The U.S. Department of Agriculture has begun accepting applications for the Dairy Margin Coverage program for 2023 enrollment. The safety net program is designed to help producers manage changes in milk and feed prices.
Farm Service Agency Administrator Zach Ducheneaux explained that steps were taken last year to improve coverage, especially for small- and mid-sized dairies, including offering a new Supplemental DMC program and updating its feed cost formula to better address retroactive, current and future feed costs.
“Dairy producers are the backbone of many agricultural communities across rural America,” Ducheneaux said. “Dairy Margin Coverage provides critical assistance to our nation’s dairies, helping make sure they can manage the numerous and often unpredictable uncertainties that adversely impact market prices for milk. This year showed why enrolling in DMC makes good business sense.”

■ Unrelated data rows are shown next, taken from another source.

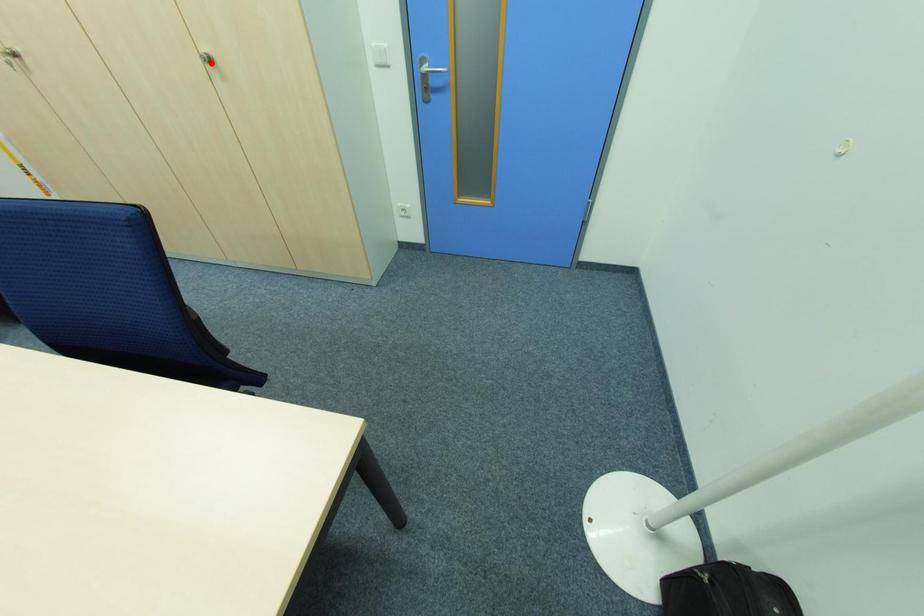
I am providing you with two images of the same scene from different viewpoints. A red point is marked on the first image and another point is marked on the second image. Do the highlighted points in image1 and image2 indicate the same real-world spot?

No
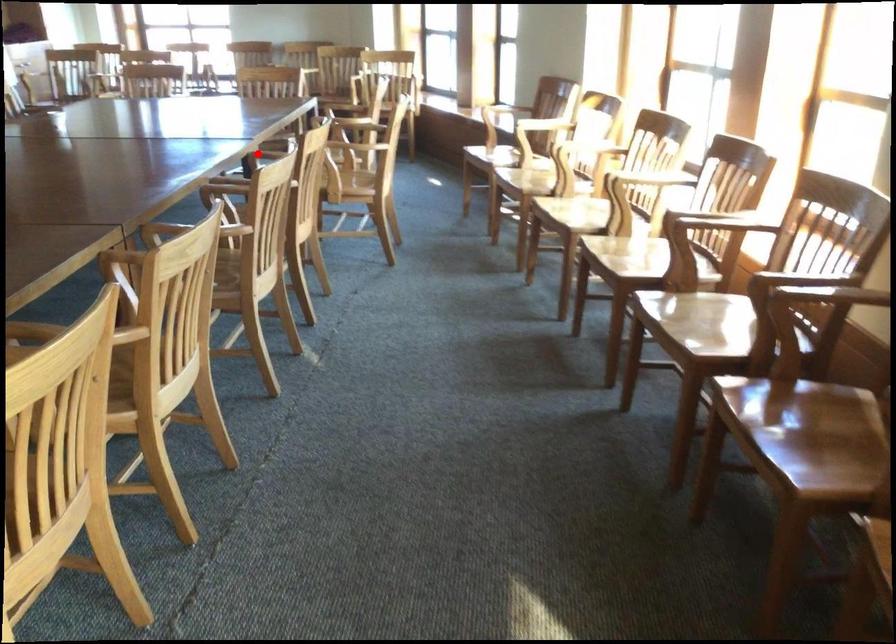
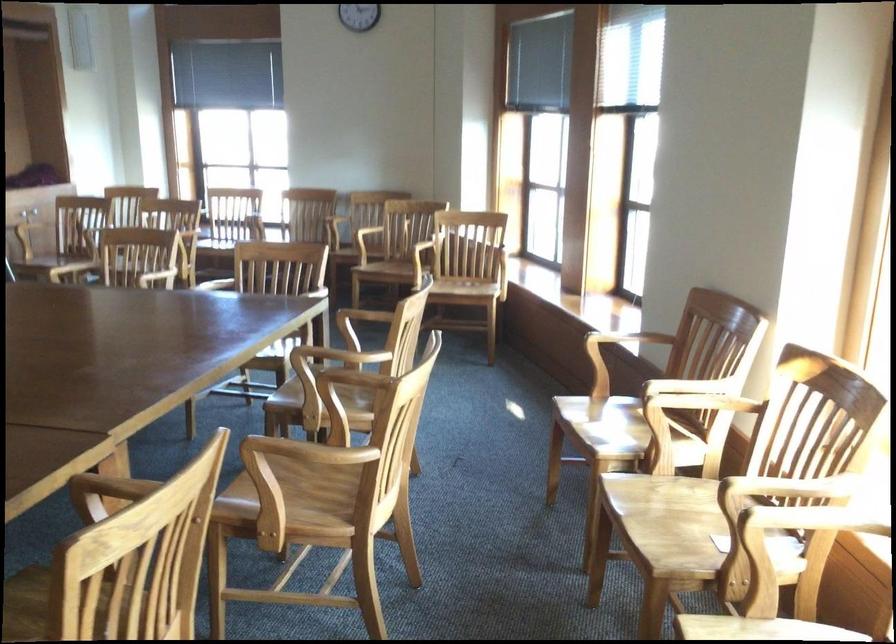
Question: I am providing you with two images of the same scene from different viewpoints. A red point is marked on the first image. Can you still see the location of the red point in image 2?

Choices:
 (A) Yes
 (B) No

Answer: (A)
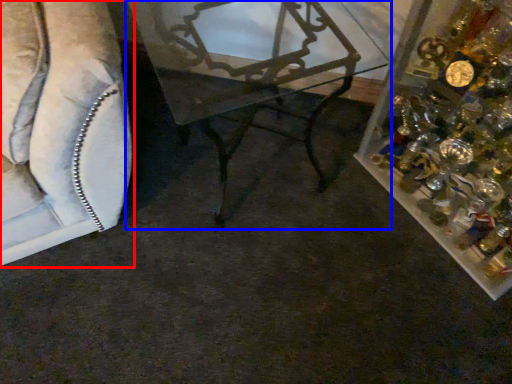
Question: Which object appears closest to the camera in this image, furniture (highlighted by a red box) or table (highlighted by a blue box)?

Choices:
 (A) furniture
 (B) table

Answer: (A)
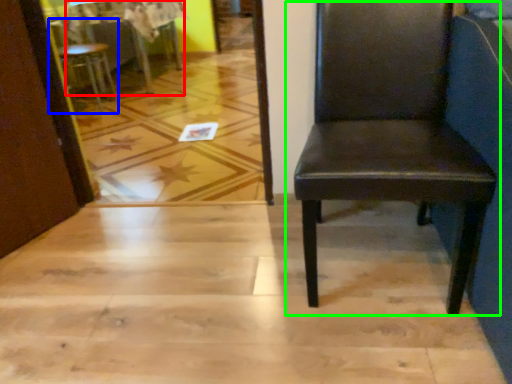
Question: Which object is the farthest from table (highlighted by a red box)? Choose among these: chair (highlighted by a blue box) or chair (highlighted by a green box).

Choices:
 (A) chair
 (B) chair

Answer: (B)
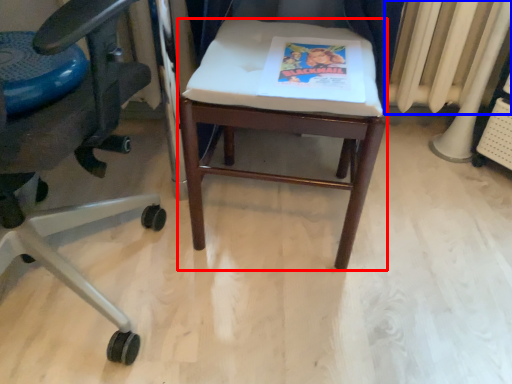
Question: Which object is closer to the camera taking this photo, stool (highlighted by a red box) or radiator (highlighted by a blue box)?

Choices:
 (A) stool
 (B) radiator

Answer: (A)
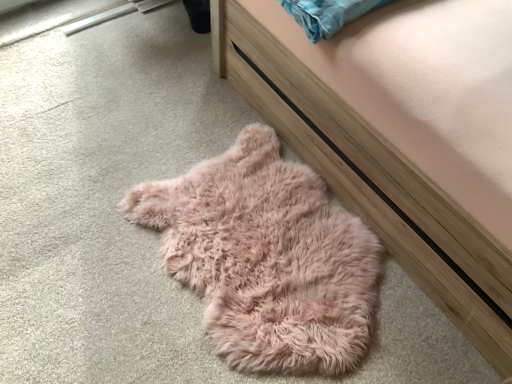
Locate an element on the screen. This screenshot has height=384, width=512. fuzzy pink rug at lower left is located at coordinates (375, 184).

What do you see at coordinates (375, 184) in the screenshot? I see `fuzzy pink rug at lower left` at bounding box center [375, 184].

In order to face fuzzy pink rug at lower left, should I rotate leftwards or rightwards?

You should look right and rotate roughly 1.005 degrees.

The height and width of the screenshot is (384, 512). Identify the location of fuzzy pink rug at lower left. (266, 258).

Image resolution: width=512 pixels, height=384 pixels. What do you see at coordinates (266, 258) in the screenshot?
I see `fuzzy pink rug at lower left` at bounding box center [266, 258].

Where is `fuzzy pink rug at lower left`? fuzzy pink rug at lower left is located at coordinates (375, 184).

Between fuzzy pink rug at lower left and fuzzy pink rug at lower left, which one appears on the left side from the viewer's perspective?

fuzzy pink rug at lower left is more to the left.

Is fuzzy pink rug at lower left positioned in front of fuzzy pink rug at lower left?

Yes.

Does point (369, 206) appear closer or farther from the camera than point (274, 260)?

Point (369, 206) is farther from the camera than point (274, 260).

From the image's perspective, would you say fuzzy pink rug at lower left is shown under fuzzy pink rug at lower left?

Incorrect, from the image's perspective, fuzzy pink rug at lower left is higher than fuzzy pink rug at lower left.

From a real-world perspective, which is physically above, fuzzy pink rug at lower left or fuzzy pink rug at lower left?

From a 3D spatial view, fuzzy pink rug at lower left is above.

Consider the image. Considering the relative sizes of fuzzy pink rug at lower left and fuzzy pink rug at lower left in the image provided, is fuzzy pink rug at lower left thinner than fuzzy pink rug at lower left?

In fact, fuzzy pink rug at lower left might be wider than fuzzy pink rug at lower left.

Between fuzzy pink rug at lower left and fuzzy pink rug at lower left, which one has less height?

fuzzy pink rug at lower left is shorter.

Considering the relative sizes of fuzzy pink rug at lower left and fuzzy pink rug at lower left in the image provided, is fuzzy pink rug at lower left smaller than fuzzy pink rug at lower left?

No, fuzzy pink rug at lower left is not smaller than fuzzy pink rug at lower left.

Is fuzzy pink rug at lower left spatially inside fuzzy pink rug at lower left, or outside of it?

fuzzy pink rug at lower left is spatially situated outside fuzzy pink rug at lower left.

Is fuzzy pink rug at lower left not near fuzzy pink rug at lower left?

They are positioned close to each other.

Is fuzzy pink rug at lower left positioned with its back to fuzzy pink rug at lower left?

No, fuzzy pink rug at lower left is not at the back of fuzzy pink rug at lower left.

Can you tell me how much fuzzy pink rug at lower left and fuzzy pink rug at lower left differ in facing direction?

The angle between the facing direction of fuzzy pink rug at lower left and the facing direction of fuzzy pink rug at lower left is 0.463 degrees.

Where is `sleeping bag that is behind the fuzzy pink rug at lower left`? sleeping bag that is behind the fuzzy pink rug at lower left is located at coordinates (266, 258).

Considering the relative positions of fuzzy pink rug at lower left and fuzzy pink rug at lower left in the image provided, is fuzzy pink rug at lower left to the left of fuzzy pink rug at lower left from the viewer's perspective?

Yes.

Which object is further away from the camera, fuzzy pink rug at lower left or fuzzy pink rug at lower left?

DMC is a voluntary risk management program that offers protection to dairy producers when the difference between the all-milk price and the average feed price (the margin) falls below a certain dollar amount selected by the producer.
So far in 2022, DMC payments to more than 17,000 dairy operations have triggered for August for more than $47.9 million. According to DMC margin projections, an indemnity payment is projected for September as well. At $0.15 per hundredweight for $9.50 coverage, risk coverage through DMC is a relatively inexpensive investment.
Signup for the DMC runs through December 9 at the Farm Service Agency. The program a voluntary risk management tool that offers protection to dairy producers when the difference between the all-milk price and the average feed price falls below a certain dollar amount selected by the producer.